Ed McCully (June 1 1927– January 8, 1956) was an evangelical Christian missionary to Ecuador who, along with four others — Jim Elliot, Pete Fleming, Nate Saint, and Roger Youderian — was killed while attempting to evangelize the Huaorani people through efforts known as Operation Auca.
- Since taking this job things have happened. I've been spending my free time studying the Word. Each night the Lord seemed to get hold of me a little more. Night before last I was reading in Nehemiah. I finished the book, and read it through again. Here was a man who left everything as far as position was concerned to go do a job nobody else could handle. And because he went the whole remnant back in Jerusalem got right with the Lord. Obstacles and hindrances fell away and a great work was done. Jim, I couldn't get away from it. The Lord was dealing with me. On the way home yesterday morning I took a long walk and came to a decision which I know is of the Lord. In all honesty before the Lord I say that no one or nothing beyond Himself and the Word has any bearing upon what I've decided to do. I have one desire now - to live a life of reckless abandon for the Lord, putting all my energy into it. Maybe He'll send me someplace where the name of Jesus Christ is unknown. Jim, I'm taking the Lord at His word, and I'm trusting Him to prove His Word. It's kind of like putting all your eggs in one basket, but we've already put our trust in Him for salvation, so why not do it as far as our life is concerned? If there's nothing to this business of eternal life we might as well lose everything in one crack and throw our present life away with out life hereafter. But if there is something to it, then everything else the Lord says must hold true likewise. Pray for me, Jim.

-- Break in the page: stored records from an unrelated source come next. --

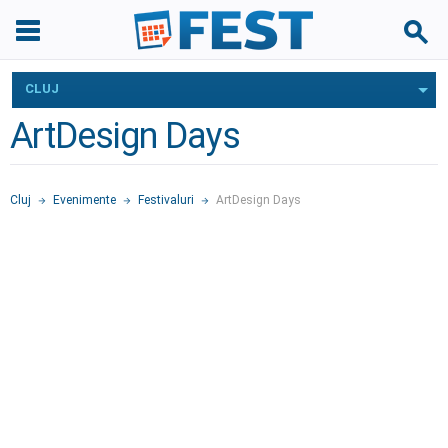
CLUJ
ArtDesign Days
Cluj
Evenimente
Festivaluri
ArtDesign Days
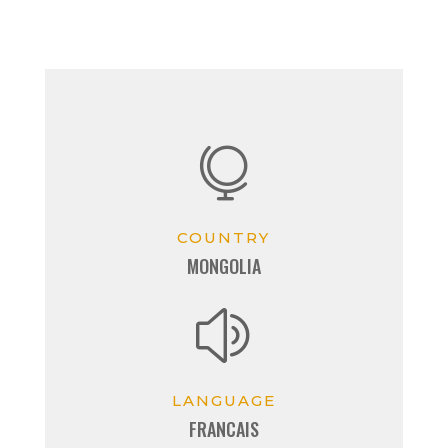

COUNTRY
MONGOLIA
z
LANGUAGE
FRANCAIS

- Man, to think the Lord got hold of me just one day before I was to register for school! I've got money put away and was all set to go. Today was registration day so I went over to school to let them know why I wouldn't be back. I really prayed like the apostle asked the Ephesians to pray, that I might "open my mouth boldly." I talked to all the fellows that I knew well. Then I went in to see a professor I thought a lot about. I told him what I planned to do, and before I left he had tears in his eyes. I went in to see another professor and talked to him. All I got was a cold farewell and a good luck wish.
- Well, that's it. Two days ago I was a law student. Today I'm an untitled nobody. Thanks, Jim, for the intercession on my behalf. Don't let up. And brother, I'm really praying for you too as you're making preparation to leave. I only wish I were going with you.